The rising interest toward the role of senescence and OPN in lung cancer comes up to drug resistance. Both senescence and OPN interact with chemotherapy by promoting each other in experimental studies, but any clinical correlation or relevance has not been proven yet [42]. Rather, such deep immunological implications of senescence and OPN provide a stronger rationale for testing it in the subset of NSCLC candidate to treatments with immune checkpoint inhibitors [57, 58]. All supposed mechanisms of resistance are indeed potentially associated with increased OPN expression [2]. The wide predictive value of OPN here observed – ranging from early to late response – conceptually refers to both innate and acquired resistance mechanisms.

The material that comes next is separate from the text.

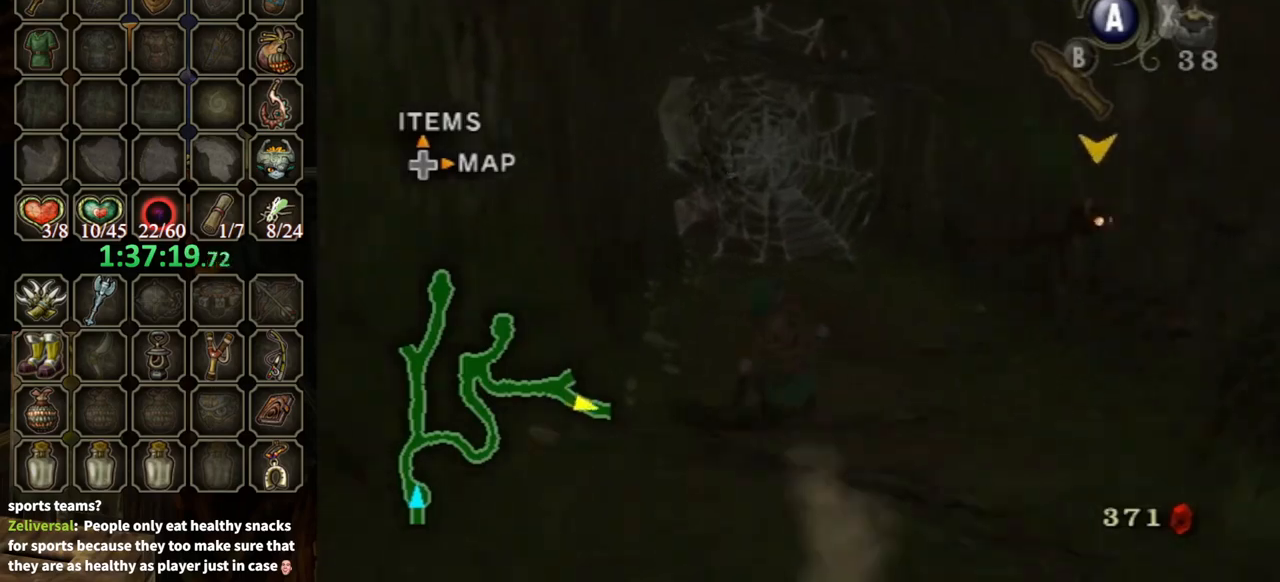
{"buttons": [], "left_stick": "up", "right_stick": "center", "events": [[100, "A", "down"], [167, "A", "up"]]}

Circulating OPN shares a substantial predictive power with neutrophil count also without any association between them. This should not be surprising as chemotactic properties of OPN are known [59], whereas neutrophil do not release OPN. Rather, circulating neutrophils correlate with TAN [60], which are implicated in carcinogenesis, tumor growth and dissemination [61], and prognostic outcome of immunotherapy as well [62].

To further link our findings with clinical response to therapy, we applied iRECIST criteria that take into account for the early paradoxical responses (i.e., a transient increase of lesion size or the appearance of new small lesions during in the first months of therapy), likely due to the on-site migration of T cell [63]. Therefore, each response other than SD was confirmed with a subsequent radiological assessment at least one month after. Nevertheless, the clinical design of our study leaves to speculation any pathophysiological considerations. The small sample size makes the study unpowered thus limiting result generalization in a broader context. Different demographic, anthropometric, and clinical settings are indeed essential to build a comprehensive and reliable prediction model for testing the real predictive value of OPN. This represents the main limitation of the study. Moreover, wide distribution and pleiotropic activities of OPN intrinsically still limit the identification of – and the extent to which – OPN sources contribute to performance status, and early/late response to pembrolizumab. In addition, OPN is increasingly recognized as poor targetable molecule because of its pleiotropic activity. Rather, we expected more for clinical studies addressing the prognostic role of OPN. OPN is an upstream biomarker directly released by macrophage and meets basic requirements for a good biomarker, being easy to detect and quantify in different biological samples through affordable assays. The biomarker we are looking for should not inform on 5-year OS only, but rather predict who may have a benefit from immune checkpoint inhibitors. We here suggest here that OPN may summarize determinants of poor prognosis in advanced NSCLC: tumor aggressiveness, immunosuppressive microenvironment, and poor performance status. Future studies are called to confirm our preliminary findings in larger clinical cohorts, able to test the value of OPN in adjusted models. We would pay particular attention to the role of visceral adipose tissue as a leading source of OPN. In the era of ‘reverse cardio-oncology’, establishing whether OPN entangles dysfunctional adipose tissue and cancer risk is a relevant question to be solved.

Indeed, they are both influenced by senescence processes, of which OPN is emerging as a pillar. The study of dynamic changes in serum OPN is another—easy to implement—limitation that would add information on treatment response.

In conclusion, we here reported a substantial association of OPN with performance status and short/long term outcomes in patients with advanced NSCLC candidate to pembrolizumab-based regimens. Although preliminary, our data indicate a potential predictive role that would consider local and systemic determinants, basically related to senescence processes.